Directions for this task
Using the data below, return all lines in which "correto" appears.

· · ·

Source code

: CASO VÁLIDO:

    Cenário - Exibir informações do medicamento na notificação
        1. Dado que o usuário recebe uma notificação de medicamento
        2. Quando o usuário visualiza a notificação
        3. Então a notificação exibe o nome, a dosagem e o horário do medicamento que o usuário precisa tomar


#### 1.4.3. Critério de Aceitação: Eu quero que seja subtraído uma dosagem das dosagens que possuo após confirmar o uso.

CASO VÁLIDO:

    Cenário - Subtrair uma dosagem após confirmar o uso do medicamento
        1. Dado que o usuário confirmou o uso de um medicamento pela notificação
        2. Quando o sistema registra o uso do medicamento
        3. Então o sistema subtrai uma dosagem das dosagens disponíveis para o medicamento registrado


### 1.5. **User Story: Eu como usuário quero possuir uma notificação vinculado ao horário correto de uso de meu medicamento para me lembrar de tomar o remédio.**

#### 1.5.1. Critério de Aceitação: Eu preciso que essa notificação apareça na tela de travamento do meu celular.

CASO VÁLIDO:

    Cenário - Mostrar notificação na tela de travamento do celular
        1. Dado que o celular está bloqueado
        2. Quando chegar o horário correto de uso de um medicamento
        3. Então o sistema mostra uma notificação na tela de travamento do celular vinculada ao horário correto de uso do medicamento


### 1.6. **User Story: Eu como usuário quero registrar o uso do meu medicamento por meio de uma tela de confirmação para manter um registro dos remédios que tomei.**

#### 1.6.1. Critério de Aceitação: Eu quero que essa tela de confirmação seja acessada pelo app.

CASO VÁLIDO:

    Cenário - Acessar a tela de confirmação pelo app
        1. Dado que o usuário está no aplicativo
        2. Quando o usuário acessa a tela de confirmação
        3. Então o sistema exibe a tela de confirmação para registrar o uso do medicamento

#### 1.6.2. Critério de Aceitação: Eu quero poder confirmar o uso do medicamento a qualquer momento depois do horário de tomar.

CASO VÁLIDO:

· · ·

Answer box
### 1.5. **User Story: Eu como usuário quero possuir uma notificação vinculado ao horário correto de uso de meu medicamento para me lembrar de tomar o remédio.**
        2. Quando chegar o horário correto de uso de um medicamento
        3. Então o sistema mostra uma notificação na tela de travamento do celular vinculada ao horário correto de uso do medicamento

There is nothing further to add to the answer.